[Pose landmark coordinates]
● ● ● ●

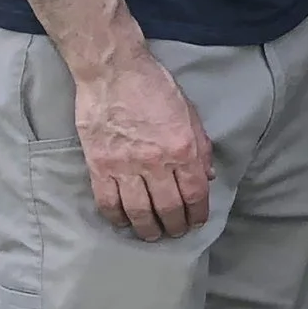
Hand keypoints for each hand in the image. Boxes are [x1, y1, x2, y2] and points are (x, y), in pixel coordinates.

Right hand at [74, 51, 213, 240]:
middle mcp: (156, 162)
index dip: (198, 213)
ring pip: (138, 212)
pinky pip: (108, 202)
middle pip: (168, 207)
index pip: (195, 193)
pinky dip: (117, 218)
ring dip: (147, 229)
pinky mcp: (99, 167)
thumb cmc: (156, 88)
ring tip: (153, 235)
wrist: (115, 73)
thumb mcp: (190, 113)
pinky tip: (124, 223)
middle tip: (176, 233)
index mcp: (183, 148)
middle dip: (175, 225)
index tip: (197, 222)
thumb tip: (207, 176)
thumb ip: (201, 146)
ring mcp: (125, 166)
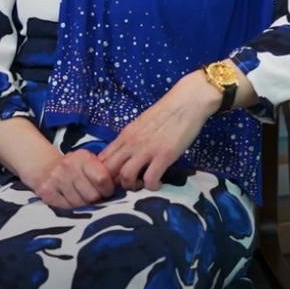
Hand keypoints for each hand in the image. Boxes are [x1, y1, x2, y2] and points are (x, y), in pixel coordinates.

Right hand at [27, 148, 115, 208]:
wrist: (46, 168)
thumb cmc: (75, 168)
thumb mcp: (89, 163)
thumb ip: (103, 172)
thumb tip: (121, 188)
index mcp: (83, 157)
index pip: (102, 179)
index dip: (108, 189)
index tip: (107, 191)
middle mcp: (68, 166)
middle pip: (92, 195)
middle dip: (97, 200)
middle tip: (95, 197)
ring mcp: (56, 180)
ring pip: (80, 205)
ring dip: (85, 206)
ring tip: (83, 199)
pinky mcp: (47, 193)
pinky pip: (67, 209)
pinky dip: (72, 209)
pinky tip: (72, 201)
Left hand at [98, 70, 220, 190]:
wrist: (186, 102)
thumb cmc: (166, 111)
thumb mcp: (141, 124)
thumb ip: (131, 139)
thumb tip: (126, 155)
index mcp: (125, 135)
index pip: (102, 159)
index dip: (104, 173)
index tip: (115, 179)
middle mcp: (131, 143)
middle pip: (109, 170)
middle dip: (115, 184)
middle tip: (128, 185)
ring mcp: (147, 150)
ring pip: (126, 177)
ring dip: (133, 186)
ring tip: (143, 184)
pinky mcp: (164, 155)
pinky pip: (150, 180)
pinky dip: (152, 186)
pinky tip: (158, 183)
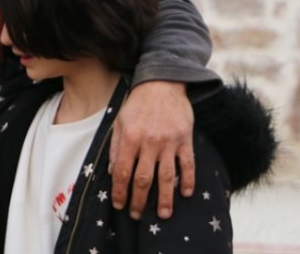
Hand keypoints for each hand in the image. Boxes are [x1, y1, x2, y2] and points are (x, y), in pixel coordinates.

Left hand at [109, 80, 194, 219]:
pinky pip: (188, 164)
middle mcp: (149, 143)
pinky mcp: (185, 139)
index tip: (119, 204)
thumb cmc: (138, 104)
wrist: (162, 83)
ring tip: (163, 215)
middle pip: (143, 179)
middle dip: (139, 200)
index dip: (120, 191)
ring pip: (166, 176)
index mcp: (130, 138)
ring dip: (164, 199)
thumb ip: (116, 147)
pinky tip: (185, 194)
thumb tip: (111, 171)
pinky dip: (188, 180)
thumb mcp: (119, 122)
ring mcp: (169, 142)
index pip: (122, 172)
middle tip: (137, 215)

● ● ● ●

### [AIM OF THE EXERCISE]
Please output the data above exactly as given, omitting every picture.

### [RESPONSE BELOW]
Hand keypoints for each hand in the image. Boxes are [x1, y1, x2, y2] and points are (x, y), in pixel coordinates.

Right hand at [74, 51, 213, 240]:
middle mcp: (156, 162)
index dip: (198, 213)
ring pip: (138, 212)
pinky pip: (108, 202)
middle pip: (168, 207)
index pip: (195, 193)
pinky dip: (117, 218)
ring dip: (147, 229)
pinky mcp: (99, 167)
thumb cmc: (156, 88)
ring tip: (153, 235)
wrist: (115, 73)
thumb mcp: (190, 113)
pinky tip: (124, 223)
middle tip: (176, 233)
index mcp: (183, 148)
middle dip: (175, 225)
index tip: (197, 222)
thumb tip: (207, 176)
thumb ip: (201, 146)
ring mcp: (125, 166)
Hand keypoints for each hand in the image. Boxes are [x1, y1, x2, y2] and points are (x, y), in pixel coordinates.

Right hand at [27, 148, 115, 208]:
wrist: (46, 168)
thumb cmc: (75, 168)
thumb mcp: (89, 163)
thumb ip: (103, 172)
thumb tip: (121, 188)
index mcp: (83, 157)
index pip: (102, 179)
index dip: (108, 189)
index tip: (107, 191)
middle mcp: (68, 166)
middle pip: (92, 195)
middle dip: (97, 200)
middle tip: (95, 197)
ring mcp: (56, 180)
ring pip: (80, 205)
ring dip: (85, 206)
ring tip: (83, 199)
pinky mcp: (47, 193)
pinky pip: (67, 209)
pinky dip: (72, 209)
pinky tip: (72, 201)
Left hand at [98, 70, 220, 190]:
wrist: (186, 102)
thumb cmc: (166, 111)
thumb mcp: (141, 124)
thumb ip: (131, 139)
thumb tip: (126, 155)
index mcp: (125, 135)
index pip: (102, 159)
index dip: (104, 173)
index tip: (115, 179)
middle mcp: (131, 143)
middle pip: (109, 170)
middle dip: (115, 184)
middle tip: (128, 185)
ring mcp: (147, 150)
ring pip: (126, 177)
ring dip: (133, 186)
ring tip: (143, 184)
pinky mcp: (164, 155)
pinky pip: (150, 180)
pinky dip: (152, 186)
pinky tip: (158, 183)
Hand keypoints for each hand in the image. Boxes are [x1, y1, x2, y2] and points are (x, y), in pixel coordinates.

Left hand at [109, 80, 194, 219]:
pinky pip: (188, 164)
middle mcp: (149, 143)
pinky mcp: (185, 139)
index tip: (119, 204)
thumb cmc: (138, 104)
wrist: (162, 83)
ring tip: (163, 215)
middle pip: (143, 179)
middle dip: (139, 200)
index dip: (120, 191)
ring pip: (166, 176)
index mcp: (130, 138)
ring dip: (164, 199)
thumb ip: (116, 147)
pinky tip: (185, 194)
thumb tip: (111, 171)
pinky dip: (188, 180)
thumb mcp: (119, 122)
ring mcp: (169, 142)
index pip: (122, 172)
middle tip: (137, 215)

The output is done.